Deb Kelly’s Characters are Fatherless Children

Don’t read too much into this but there are no dads in my books so far. They aren’t bad or absentee or off at work. They just don’t exist. In THE GOOD LUCK GIRLS OF SHIPWRECK LANE the two main characters, Janey and Nean, are both fatherless from day one, don’t know who their dads are, don’t give it much thought on the page. Sure, there is a whole prequel to be had in the story of how they dealt with those circumstances, but that’s not the stuff of this particular book.

In the box-under-the-bed manuscripts I wrote in the years before I was ready to write my debut, dads didn’t play a huge part either. This is not because I have a personal problem with dads. Dads are great! I love mine. My problem with dads is much more systemic: they’re not moms. In other words, they are men, and I like to write about women. That’s just who I am as a writer right now. Maybe always, who knows.  Lucky for me (Hm) women have been so subverted for so long that I can do this and not worry about sexism.

My dear old dad at 3 years old. I love this picture because it perfectly illustrates the Harms family motto: Stalwart from Birth.
My dear old dad at 3 years old. I love this picture because it perfectly illustrates the Harms family motto: Stalwart from Birth.

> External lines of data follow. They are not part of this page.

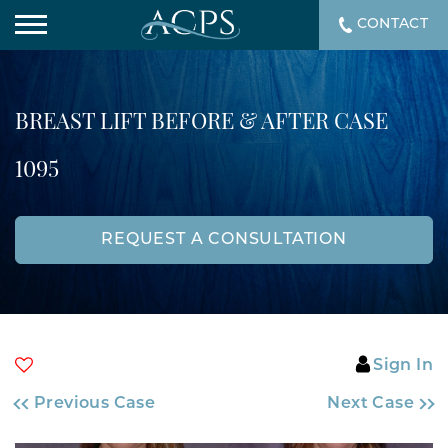
CONTACT
BREAST LIFT BEFORE & AFTER CASE
1095
REQUEST A CONSULTATION
Sign In
Previous Case
Next Case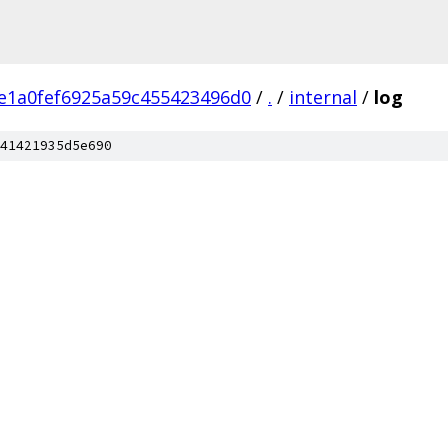
e1a0fef6925a59c455423496d0
/
.
/
internal
/
log
41421935d5e690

After I wrote GOOD LUCK GIRLS, I wrote a book about twins. Both of their parents died in a fire. They were raised by their… grandmother. Then I started one about a woman whose father took off when she was a baby and whose mom held it together by one particular and rather delicious obsession. Now I’m working on one about a woman solo parenting (I’m writing myself a whole ‘nother dad-less generation) while setting her little world on fire, and I was getting into this slump as you do when you’re a writer in that murky land between the first chapter and the last. I was stuck on her background and how she ended up in this particular set of circumstances and who would stand by her when she was alienating the world left and right and center.

Then I started to think about this week’s topic, and it hit me: I could, um, give this poor single woman a father! My dad is the sort of person you can look to in your lowest moment, no matter what came before; why shouldn’t she have the same thing? It simply never occurred to me. For those of you who are fans of Noah Lukeman’s books on writing, you are probably going to smack me upside the head next time you see me and I get it, I really do. Shouldn’t I have spent six weeks writing her character bio and background before starting this book and wading right into plot with a person I barely know?

Eh, maybe. I got there eventually. There will have to be some serious rewriting if I decide to go this route. But let’s face it, there’s always going to have to be some serious rewriting, even when you’re a decider instead of an investigator. Expedient, my system ain’t. But the nice thing about my wandering ways on the page is that when inspiration comes–be it from a blog post, a movie, a quiet moment just before I fall asleep, I can chase it as far down as it wants to go. And when the answer to a sticky moment arrives, there’s no pesky “outline” or “background” to keep you from using it.

What about you, fellow writers? Are you a decider or an investigator? And is it because you were born that way or because of a conscious decision on your part?

2 Replies to “Deb Kelly’s Characters are Fatherless Children”

  1. Oh, I am definitely an investigator!! And I love that term so much better than pantser. In fact, I think I’ll borrow it, if you don’t mind!! I investigate down all sorts of side roads and have found that most of the time that’s where the gold lies. 🙂

  2. My characters come to me trailing their baggage behind them. I don’t think too much about it until I need to, because the most important people in their lives seem to make themselves known. One of the hardest things for me to learn when I started writing fiction was that every character doesn’t have to have a village around them all the time. They can exist alone if that suits the story. In my WIP, Falling Into Place, the main character has parents but they don’t play a big role. I knew that right away because she has a substitute mother figure who is prominent in the story.

    I love this post, it makes me think. But it does not make me want to go work out all the character details first. WHEW!